[Work task]:
Please find every line in the entries below that contains the string "Extensions", and copy it.

[Excerpted data]:
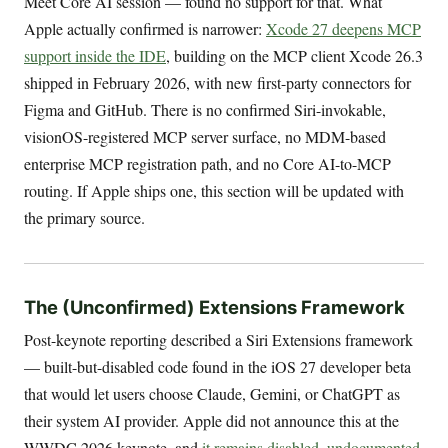
Meet Core AI session — found no support for that. What
Apple actually confirmed is narrower:
Xcode 27 deepens MCP
support inside the IDE
, building on the MCP client Xcode 26.3
shipped in February 2026, with new first-party connectors for
Figma and GitHub. There is no confirmed Siri-invokable,
visionOS-registered MCP server surface, no MDM-based
enterprise MCP registration path, and no Core AI-to-MCP
routing. If Apple ships one, this section will be updated with
the primary source.
The (Unconfirmed) Extensions Framework
Post-keynote reporting described a Siri Extensions framework
— built-but-disabled code found in the iOS 27 developer beta
that would let users choose Claude, Gemini, or ChatGPT as
their system AI provider. Apple did not announce this at the
WWDC 2026 keynote, and
it remains disabled, undocumented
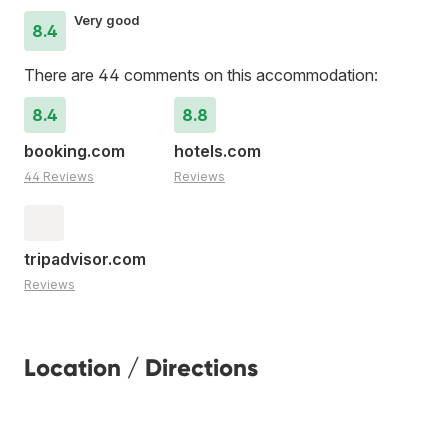
Very good
8.4
There are 44 comments on this accommodation:
8.4
8.8
booking.com
hotels.com
44 Reviews
Reviews
tripadvisor.com
Reviews
Location / Directions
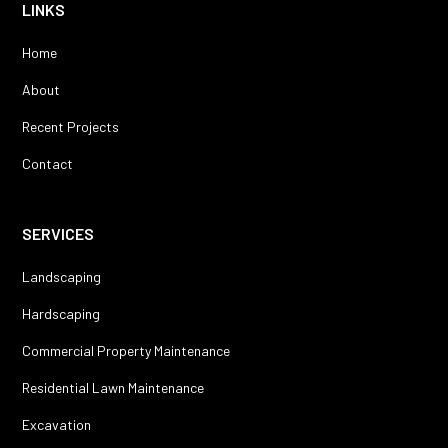
LINKS
Home
About
Recent Projects
Contact
SERVICES
Landscaping
Hardscaping
Commercial Property Maintenance
Residential Lawn Maintenance
Excavation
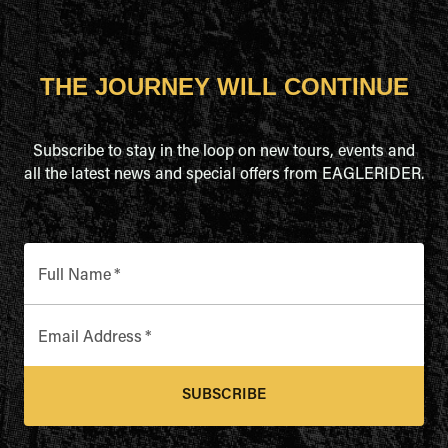
THE JOURNEY WILL CONTINUE
Subscribe to stay in the loop on new tours, events and
all the latest news and special offers from EAGLERIDER.
Full Name
*
Email Address
*
SUBSCRIBE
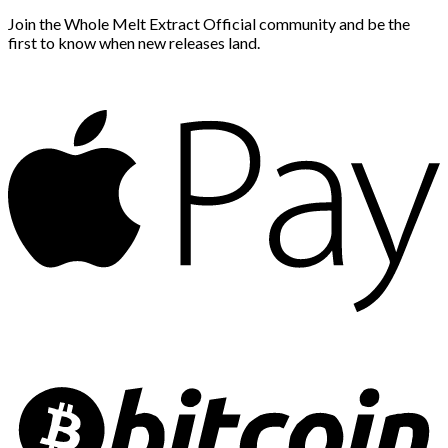
Join the Whole Melt Extract Official community and be the
first to know when new releases land.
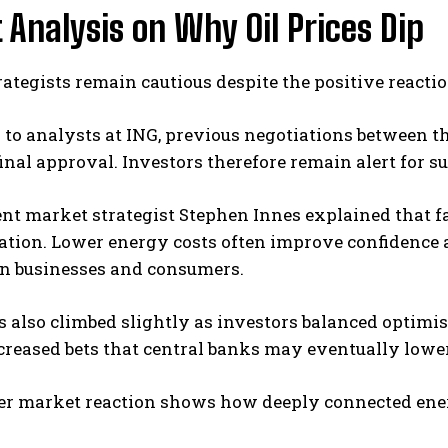
 Analysis on Why Oil Prices Dip
ategists remain cautious despite the positive reacti
to analysts at ING, previous negotiations between th
inal approval. Investors therefore remain alert for s
t market strategist Stephen Innes explained that fal
lation. Lower energy costs often improve confidence 
on businesses and consumers.
s also climbed slightly as investors balanced optimi
creased bets that central banks may eventually lower i
er market reaction shows how deeply connected energ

[Response to this exercise]:
The (Unconfirmed) Extensions Framework
Post-keynote reporting described a Siri Extensions framework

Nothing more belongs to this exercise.